What is being asked:
An exact copy of the lines from the one containing "T-515, priority: P1 -> P2" through the final line of the records is the only acceptable answer.

◆ ◆ ◆ ◆ ◆ ◆ ◆

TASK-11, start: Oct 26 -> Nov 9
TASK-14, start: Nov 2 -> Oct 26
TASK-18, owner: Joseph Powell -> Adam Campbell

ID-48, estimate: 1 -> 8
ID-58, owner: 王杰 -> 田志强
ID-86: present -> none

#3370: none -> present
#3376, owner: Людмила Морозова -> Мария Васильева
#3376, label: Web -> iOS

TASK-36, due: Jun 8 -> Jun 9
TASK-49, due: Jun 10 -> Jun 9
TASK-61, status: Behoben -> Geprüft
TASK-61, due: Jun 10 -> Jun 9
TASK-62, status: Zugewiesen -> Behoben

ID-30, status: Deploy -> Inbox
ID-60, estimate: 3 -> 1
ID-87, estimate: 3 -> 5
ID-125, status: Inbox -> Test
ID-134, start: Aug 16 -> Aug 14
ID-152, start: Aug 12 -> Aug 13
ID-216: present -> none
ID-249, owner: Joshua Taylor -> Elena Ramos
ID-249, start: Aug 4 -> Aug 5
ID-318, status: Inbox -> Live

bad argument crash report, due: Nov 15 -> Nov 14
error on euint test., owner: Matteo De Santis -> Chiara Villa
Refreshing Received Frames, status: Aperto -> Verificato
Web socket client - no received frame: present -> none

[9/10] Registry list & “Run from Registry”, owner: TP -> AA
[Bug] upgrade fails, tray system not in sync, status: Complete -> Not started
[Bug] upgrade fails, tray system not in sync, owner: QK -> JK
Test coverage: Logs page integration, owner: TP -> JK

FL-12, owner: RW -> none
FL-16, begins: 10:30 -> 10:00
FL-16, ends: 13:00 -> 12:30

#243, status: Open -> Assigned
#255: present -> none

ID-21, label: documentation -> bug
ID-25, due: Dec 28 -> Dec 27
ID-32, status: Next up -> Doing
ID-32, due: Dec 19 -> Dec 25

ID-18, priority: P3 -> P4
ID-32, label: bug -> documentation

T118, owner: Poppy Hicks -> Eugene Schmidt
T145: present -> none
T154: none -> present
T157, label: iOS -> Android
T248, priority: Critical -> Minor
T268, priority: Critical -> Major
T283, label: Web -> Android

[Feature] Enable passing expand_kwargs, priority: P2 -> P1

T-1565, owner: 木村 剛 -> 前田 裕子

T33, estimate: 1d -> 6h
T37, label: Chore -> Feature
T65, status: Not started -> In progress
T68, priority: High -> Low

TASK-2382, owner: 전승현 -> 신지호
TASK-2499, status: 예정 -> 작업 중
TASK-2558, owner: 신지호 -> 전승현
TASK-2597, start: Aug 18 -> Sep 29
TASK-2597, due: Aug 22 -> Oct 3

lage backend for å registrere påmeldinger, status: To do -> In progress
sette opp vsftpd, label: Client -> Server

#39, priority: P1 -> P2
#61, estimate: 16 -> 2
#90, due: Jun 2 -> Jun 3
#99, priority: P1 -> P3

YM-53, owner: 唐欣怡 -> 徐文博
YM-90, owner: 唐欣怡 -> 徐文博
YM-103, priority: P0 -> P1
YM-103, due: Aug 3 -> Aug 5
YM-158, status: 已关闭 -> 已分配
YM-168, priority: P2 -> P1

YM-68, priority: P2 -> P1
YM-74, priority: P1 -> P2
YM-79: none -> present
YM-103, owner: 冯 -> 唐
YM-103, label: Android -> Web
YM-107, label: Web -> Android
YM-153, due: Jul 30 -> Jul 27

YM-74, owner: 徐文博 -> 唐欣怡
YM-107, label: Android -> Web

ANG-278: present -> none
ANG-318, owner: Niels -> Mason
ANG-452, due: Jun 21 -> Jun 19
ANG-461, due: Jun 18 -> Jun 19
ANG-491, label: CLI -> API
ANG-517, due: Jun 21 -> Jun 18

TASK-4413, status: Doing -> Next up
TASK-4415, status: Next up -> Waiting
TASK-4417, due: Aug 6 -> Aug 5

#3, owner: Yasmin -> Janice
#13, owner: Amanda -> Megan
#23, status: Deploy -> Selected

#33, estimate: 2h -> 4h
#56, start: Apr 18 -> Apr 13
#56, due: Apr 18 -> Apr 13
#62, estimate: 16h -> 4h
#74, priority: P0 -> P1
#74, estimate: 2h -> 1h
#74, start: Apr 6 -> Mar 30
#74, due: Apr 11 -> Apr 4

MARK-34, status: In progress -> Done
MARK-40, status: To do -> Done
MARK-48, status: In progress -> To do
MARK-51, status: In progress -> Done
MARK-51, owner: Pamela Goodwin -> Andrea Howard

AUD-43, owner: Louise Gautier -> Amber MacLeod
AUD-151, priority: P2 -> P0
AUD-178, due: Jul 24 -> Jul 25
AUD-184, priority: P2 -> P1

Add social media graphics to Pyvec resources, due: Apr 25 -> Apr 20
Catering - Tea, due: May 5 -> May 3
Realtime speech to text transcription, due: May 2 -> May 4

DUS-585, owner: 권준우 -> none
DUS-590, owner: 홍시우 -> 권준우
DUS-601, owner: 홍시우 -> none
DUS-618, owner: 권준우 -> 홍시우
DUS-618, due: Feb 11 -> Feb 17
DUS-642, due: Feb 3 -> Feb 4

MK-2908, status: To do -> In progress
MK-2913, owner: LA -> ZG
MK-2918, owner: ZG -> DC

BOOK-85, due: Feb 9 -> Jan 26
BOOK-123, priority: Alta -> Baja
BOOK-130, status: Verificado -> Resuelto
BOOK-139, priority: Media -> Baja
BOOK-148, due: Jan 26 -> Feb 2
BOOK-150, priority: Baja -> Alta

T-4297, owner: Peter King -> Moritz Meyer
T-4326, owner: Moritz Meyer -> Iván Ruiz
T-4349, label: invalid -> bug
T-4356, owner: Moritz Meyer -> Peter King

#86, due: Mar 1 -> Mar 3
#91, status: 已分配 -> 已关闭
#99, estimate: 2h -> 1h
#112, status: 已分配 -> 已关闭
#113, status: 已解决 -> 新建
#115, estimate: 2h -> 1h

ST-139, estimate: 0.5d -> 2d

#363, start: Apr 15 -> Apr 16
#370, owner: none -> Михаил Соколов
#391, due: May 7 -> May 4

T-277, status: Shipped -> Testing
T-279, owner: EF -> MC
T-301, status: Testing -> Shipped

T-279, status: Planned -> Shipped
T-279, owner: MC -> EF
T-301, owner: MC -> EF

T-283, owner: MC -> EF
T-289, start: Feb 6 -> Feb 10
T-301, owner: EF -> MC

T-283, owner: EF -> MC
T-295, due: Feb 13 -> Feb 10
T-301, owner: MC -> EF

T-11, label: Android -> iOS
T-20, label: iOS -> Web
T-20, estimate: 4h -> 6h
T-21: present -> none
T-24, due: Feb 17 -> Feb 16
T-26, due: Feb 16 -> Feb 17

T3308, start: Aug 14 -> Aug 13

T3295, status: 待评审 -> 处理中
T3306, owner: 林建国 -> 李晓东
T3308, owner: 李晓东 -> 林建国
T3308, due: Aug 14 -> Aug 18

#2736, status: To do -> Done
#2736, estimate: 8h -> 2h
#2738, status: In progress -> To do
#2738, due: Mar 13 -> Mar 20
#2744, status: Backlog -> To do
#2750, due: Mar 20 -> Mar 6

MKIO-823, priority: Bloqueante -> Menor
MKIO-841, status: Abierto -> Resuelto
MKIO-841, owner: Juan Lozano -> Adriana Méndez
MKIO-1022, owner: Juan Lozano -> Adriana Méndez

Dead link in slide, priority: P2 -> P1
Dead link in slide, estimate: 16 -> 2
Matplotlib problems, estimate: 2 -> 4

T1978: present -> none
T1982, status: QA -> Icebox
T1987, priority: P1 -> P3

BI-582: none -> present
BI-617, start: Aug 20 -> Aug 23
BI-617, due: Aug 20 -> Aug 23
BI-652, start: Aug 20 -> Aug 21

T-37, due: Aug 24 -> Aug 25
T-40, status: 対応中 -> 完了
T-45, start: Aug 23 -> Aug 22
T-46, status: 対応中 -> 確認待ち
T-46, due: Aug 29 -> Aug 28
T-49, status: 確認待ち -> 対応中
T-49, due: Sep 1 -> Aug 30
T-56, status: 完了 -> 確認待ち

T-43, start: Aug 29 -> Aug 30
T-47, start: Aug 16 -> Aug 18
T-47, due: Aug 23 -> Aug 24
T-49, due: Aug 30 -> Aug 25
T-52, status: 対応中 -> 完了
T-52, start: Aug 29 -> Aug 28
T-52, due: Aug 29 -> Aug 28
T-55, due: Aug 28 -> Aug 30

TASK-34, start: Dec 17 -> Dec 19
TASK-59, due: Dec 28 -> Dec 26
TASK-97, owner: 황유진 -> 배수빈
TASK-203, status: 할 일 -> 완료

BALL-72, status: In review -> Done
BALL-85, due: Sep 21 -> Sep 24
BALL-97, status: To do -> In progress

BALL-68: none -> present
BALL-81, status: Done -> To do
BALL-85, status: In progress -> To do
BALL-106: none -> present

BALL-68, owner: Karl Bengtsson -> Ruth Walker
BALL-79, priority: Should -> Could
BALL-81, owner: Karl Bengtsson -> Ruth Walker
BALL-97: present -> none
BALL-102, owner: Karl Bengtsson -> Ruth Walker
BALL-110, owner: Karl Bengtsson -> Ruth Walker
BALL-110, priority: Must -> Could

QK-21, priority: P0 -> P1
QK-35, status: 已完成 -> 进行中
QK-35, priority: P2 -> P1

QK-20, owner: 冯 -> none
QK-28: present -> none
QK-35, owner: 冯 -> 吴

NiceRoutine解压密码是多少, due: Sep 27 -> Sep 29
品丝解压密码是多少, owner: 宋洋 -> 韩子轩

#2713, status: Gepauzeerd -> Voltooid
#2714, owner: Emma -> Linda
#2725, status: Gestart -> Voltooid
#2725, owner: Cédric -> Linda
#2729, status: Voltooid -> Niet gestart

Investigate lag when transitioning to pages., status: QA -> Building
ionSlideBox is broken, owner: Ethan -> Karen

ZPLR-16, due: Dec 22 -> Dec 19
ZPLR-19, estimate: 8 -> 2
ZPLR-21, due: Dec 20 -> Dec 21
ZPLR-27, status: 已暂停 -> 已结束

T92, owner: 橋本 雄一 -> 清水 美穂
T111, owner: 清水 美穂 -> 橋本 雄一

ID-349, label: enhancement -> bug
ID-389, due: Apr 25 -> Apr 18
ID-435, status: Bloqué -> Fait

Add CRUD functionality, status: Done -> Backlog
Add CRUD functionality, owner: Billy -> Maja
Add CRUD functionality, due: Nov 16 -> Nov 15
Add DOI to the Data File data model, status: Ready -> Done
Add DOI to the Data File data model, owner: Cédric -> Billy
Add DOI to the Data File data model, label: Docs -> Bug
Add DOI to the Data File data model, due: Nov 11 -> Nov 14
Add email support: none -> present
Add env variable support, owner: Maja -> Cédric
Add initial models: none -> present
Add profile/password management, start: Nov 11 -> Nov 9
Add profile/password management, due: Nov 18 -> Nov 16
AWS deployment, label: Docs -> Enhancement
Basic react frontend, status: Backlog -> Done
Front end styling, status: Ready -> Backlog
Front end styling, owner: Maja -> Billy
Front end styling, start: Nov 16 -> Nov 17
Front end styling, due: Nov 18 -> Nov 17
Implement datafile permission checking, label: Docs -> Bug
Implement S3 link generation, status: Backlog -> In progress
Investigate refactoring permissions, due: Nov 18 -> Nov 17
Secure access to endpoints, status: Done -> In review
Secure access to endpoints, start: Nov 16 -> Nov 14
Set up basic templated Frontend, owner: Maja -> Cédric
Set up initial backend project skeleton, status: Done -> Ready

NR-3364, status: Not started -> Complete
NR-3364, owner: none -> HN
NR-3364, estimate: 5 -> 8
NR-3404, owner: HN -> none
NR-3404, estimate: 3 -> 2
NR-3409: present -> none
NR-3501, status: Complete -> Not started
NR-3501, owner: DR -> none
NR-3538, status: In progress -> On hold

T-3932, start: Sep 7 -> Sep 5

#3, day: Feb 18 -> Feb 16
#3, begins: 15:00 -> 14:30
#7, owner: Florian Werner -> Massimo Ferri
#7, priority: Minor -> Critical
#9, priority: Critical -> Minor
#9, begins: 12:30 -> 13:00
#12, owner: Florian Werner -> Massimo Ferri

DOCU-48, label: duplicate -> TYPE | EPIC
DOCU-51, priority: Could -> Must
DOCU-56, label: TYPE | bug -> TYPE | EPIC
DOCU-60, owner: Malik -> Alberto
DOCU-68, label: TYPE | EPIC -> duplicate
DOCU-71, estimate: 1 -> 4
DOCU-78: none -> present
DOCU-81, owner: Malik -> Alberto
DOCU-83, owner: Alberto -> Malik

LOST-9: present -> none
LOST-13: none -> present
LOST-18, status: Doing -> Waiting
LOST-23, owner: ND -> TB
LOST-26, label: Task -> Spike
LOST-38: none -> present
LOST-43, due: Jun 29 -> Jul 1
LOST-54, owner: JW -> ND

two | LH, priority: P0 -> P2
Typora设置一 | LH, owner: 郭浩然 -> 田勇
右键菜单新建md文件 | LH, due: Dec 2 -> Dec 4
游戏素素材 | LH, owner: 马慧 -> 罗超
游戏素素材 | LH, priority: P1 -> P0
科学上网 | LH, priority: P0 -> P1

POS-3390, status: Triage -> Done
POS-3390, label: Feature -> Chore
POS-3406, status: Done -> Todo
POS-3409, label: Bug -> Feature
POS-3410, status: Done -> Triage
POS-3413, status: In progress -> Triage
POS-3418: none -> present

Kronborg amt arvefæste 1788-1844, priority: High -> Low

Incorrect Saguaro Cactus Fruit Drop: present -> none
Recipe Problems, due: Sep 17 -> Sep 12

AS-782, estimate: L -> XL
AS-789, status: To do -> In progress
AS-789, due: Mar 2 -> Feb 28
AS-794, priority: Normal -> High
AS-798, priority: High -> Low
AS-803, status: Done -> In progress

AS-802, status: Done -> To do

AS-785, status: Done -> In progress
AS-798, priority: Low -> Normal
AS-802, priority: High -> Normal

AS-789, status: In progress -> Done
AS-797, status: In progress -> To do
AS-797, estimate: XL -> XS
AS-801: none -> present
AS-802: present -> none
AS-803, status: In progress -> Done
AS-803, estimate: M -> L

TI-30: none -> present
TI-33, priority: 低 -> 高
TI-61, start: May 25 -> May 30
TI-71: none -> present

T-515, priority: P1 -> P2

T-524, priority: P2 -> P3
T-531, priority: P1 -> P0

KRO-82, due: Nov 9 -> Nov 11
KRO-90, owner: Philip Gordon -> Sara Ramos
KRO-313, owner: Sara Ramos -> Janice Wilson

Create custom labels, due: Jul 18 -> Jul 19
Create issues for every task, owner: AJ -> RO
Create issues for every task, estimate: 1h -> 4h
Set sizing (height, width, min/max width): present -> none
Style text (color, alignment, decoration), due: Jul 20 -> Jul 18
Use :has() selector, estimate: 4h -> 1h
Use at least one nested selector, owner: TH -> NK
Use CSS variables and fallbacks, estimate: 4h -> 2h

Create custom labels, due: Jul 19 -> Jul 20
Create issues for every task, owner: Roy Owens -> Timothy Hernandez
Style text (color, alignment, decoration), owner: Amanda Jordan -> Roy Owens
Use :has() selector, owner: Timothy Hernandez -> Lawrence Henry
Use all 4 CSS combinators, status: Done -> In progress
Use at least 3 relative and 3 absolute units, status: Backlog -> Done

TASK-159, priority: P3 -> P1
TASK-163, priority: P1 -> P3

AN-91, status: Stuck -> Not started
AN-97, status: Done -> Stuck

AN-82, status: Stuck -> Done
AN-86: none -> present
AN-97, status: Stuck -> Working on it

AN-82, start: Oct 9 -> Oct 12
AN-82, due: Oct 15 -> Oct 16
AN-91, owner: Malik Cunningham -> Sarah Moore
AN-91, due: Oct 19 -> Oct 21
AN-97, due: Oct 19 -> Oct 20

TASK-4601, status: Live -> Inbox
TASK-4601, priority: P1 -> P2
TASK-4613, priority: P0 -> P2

◆ ◆ ◆ ◆ ◆ ◆ ◆

Exercise solution:
T-515, priority: P1 -> P2

T-524, priority: P2 -> P3
T-531, priority: P1 -> P0

KRO-82, due: Nov 9 -> Nov 11
KRO-90, owner: Philip Gordon -> Sara Ramos
KRO-313, owner: Sara Ramos -> Janice Wilson

Create custom labels, due: Jul 18 -> Jul 19
Create issues for every task, owner: AJ -> RO
Create issues for every task, estimate: 1h -> 4h
Set sizing (height, width, min/max width): present -> none
Style text (color, alignment, decoration), due: Jul 20 -> Jul 18
Use :has() selector, estimate: 4h -> 1h
Use at least one nested selector, owner: TH -> NK
Use CSS variables and fallbacks, estimate: 4h -> 2h

Create custom labels, due: Jul 19 -> Jul 20
Create issues for every task, owner: Roy Owens -> Timothy Hernandez
Style text (color, alignment, decoration), owner: Amanda Jordan -> Roy Owens
Use :has() selector, owner: Timothy Hernandez -> Lawrence Henry
Use all 4 CSS combinators, status: Done -> In progress
Use at least 3 relative and 3 absolute units, status: Backlog -> Done

TASK-159, priority: P3 -> P1
TASK-163, priority: P1 -> P3

AN-91, status: Stuck -> Not started
AN-97, status: Done -> Stuck

AN-82, status: Stuck -> Done
AN-86: none -> present
AN-97, status: Stuck -> Working on it

AN-82, start: Oct 9 -> Oct 12
AN-82, due: Oct 15 -> Oct 16
AN-91, owner: Malik Cunningham -> Sarah Moore
AN-91, due: Oct 19 -> Oct 21
AN-97, due: Oct 19 -> Oct 20

TASK-4601, status: Live -> Inbox
TASK-4601, priority: P1 -> P2
TASK-4613, priority: P0 -> P2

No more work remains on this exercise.